Abstract
Objective: Ewing sarcoma (EWS) is a rare neuroectodermal-related malignancy affecting bones and soft tissues. The well-known hallmark of genomic alteration in EWS is gene fusion involving the Ewing Sarcoma Breakpoint Region 1 (EWSR1) gene. However, studies have determined that this is not the sole determinant of tumour transformation and indicated the presence of other mutated genes related to signalling pathways and chromatin-modifying genes.
Materials and Methods: This is an in silico analysis of the previously published genomic sequencing of 218 EWS patients and 11 cell lines.

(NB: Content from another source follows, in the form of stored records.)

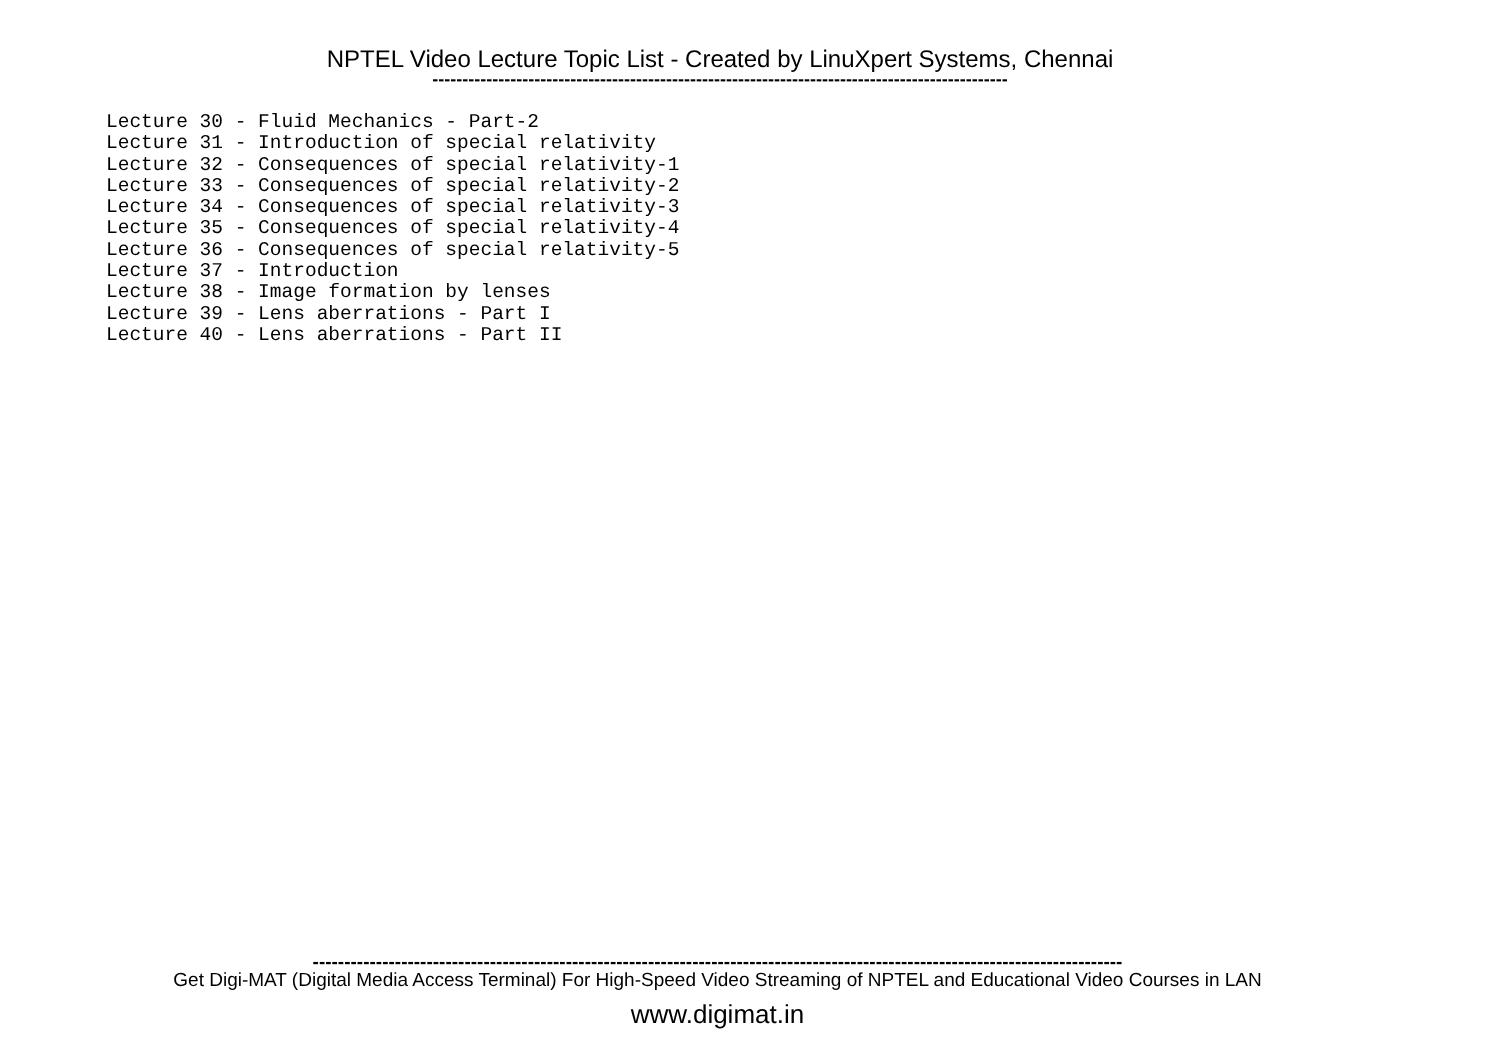NPTEL Video Lecture Topic List - Created by LinuXpert Systems, Chennai
------------------------------------------------------------------------------------------------
Lecture 30 - Fluid Mechanics - Part-2 Lecture 31 - Introduction of special relativity Lecture 32 - Consequences of special relativity-1 Lecture 33 - Consequences of special relativity-2 Lecture 34 - Consequences of special relativity-3 Lecture 35 - Consequences of special relativity-4 Lecture 36 - Consequences of special relativity-5 Lecture 37 - Introduction Lecture 38 - Image formation by lenses Lecture 39 - Lens aberrations - Part I Lecture 40 - Lens aberrations - Part II
--------------------------------------------------------------------------------------------------------------------------------
Get Digi-MAT (Digital Media Access Terminal) For High-Speed Video Streaming of NPTEL and Educational Video Courses in LAN
www.digimat.in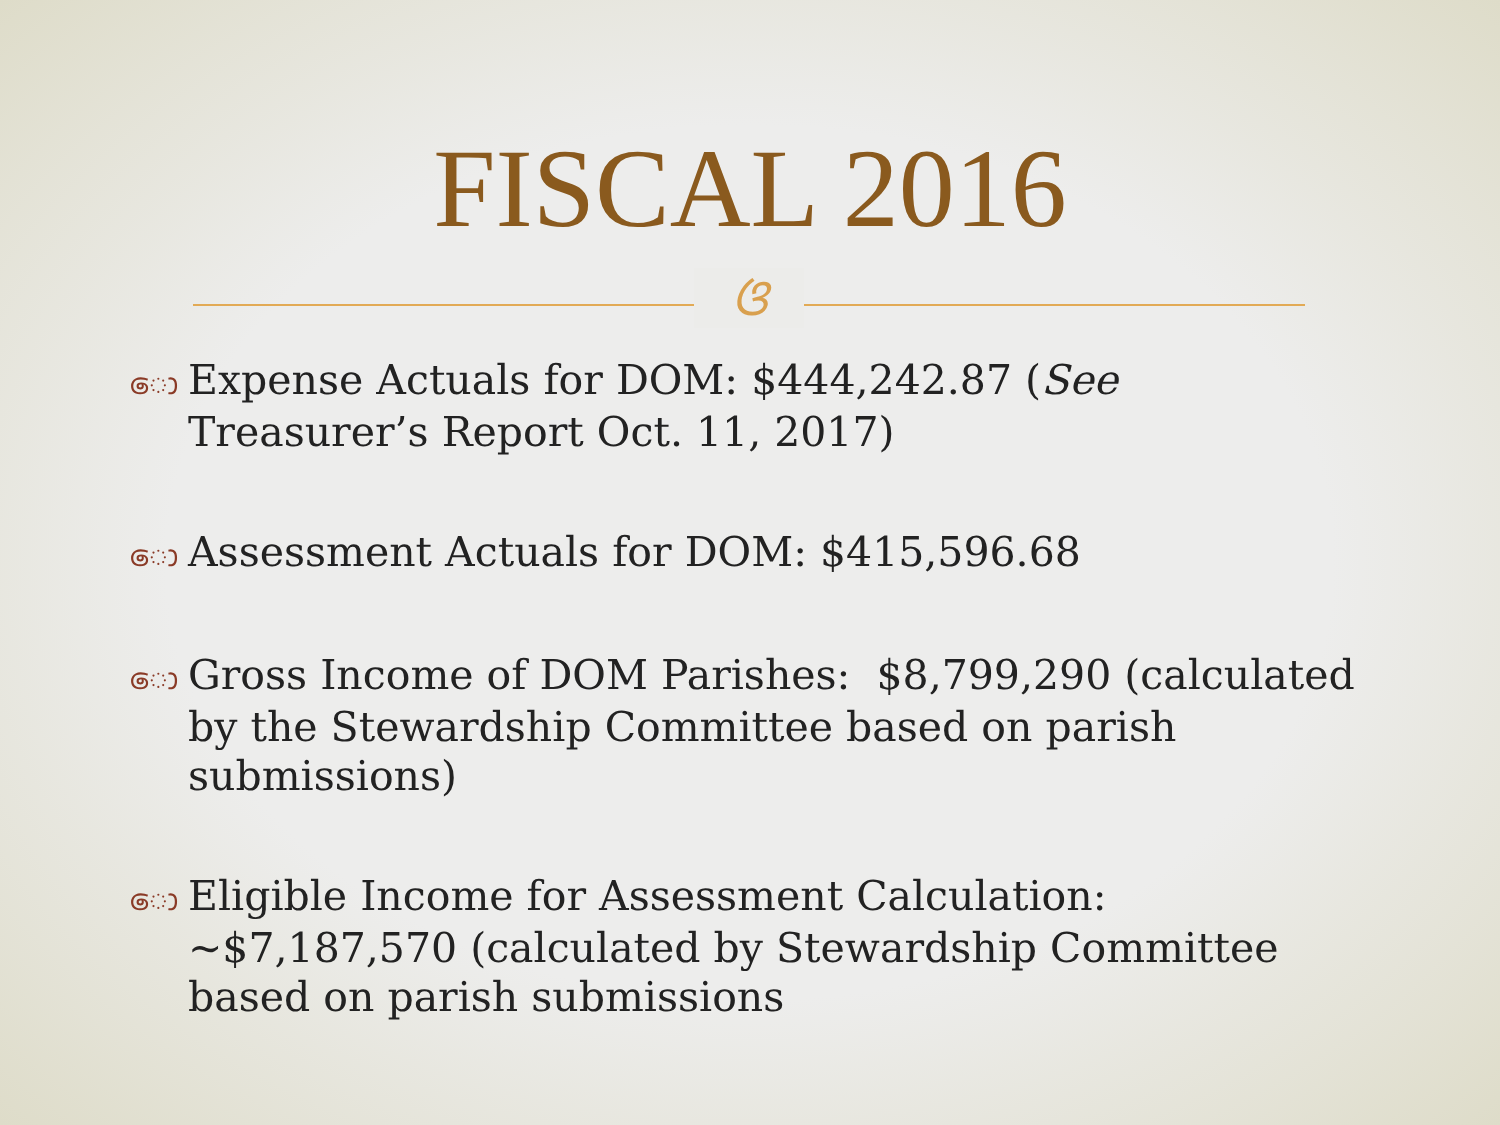FISCAL 2016
ଓ
ො Expense Actuals for DOM: $444,242.87 (See Treasurer’s Report Oct. 11, 2017)
ො Assessment Actuals for DOM: $415,596.68
ො Gross Income of DOM Parishes: $8,799,290 (calculated by the Stewardship Committee based on parish submissions)
ො Eligible Income for Assessment Calculation: ~$7,187,570 (calculated by Stewardship Committee based on parish submissions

Results: The presence of frequent deleterious mutations in EWSR1 (17%); titin, TTN (16%); stromal antigen 2, STAG2 (14%); and tumour protein P53, TP53 (9%) was determined. An increased prevalence of the co-occurrence of a few mutated driver genes across tumour samples was significantly noted, namely, between TP53 and either EWSR1 or STAG2 and between TTN and complement C3b/C4b receptor 1 (CR1) or zinc finger homeobox 3 (ZFHX3), suggesting their joint contribution to EWS tumour development. Patients carrying the TP53 aberration alone or combined with EWSR1 or STAG2 alterations had much lower survival rates. Functional enrichment analysis high-lighted transcription factors, kinases, and hub proteins that could be putative therapeutic targets for EWS in the future.
Conclusions: The current analysis provides new insights that can be used as a roadmap for future in vitro or in vivo work. A systems biology approach will be required that takes into account the genomic and epigenomic landscapes of EWS for risk stratification and future molecular targeted therapy.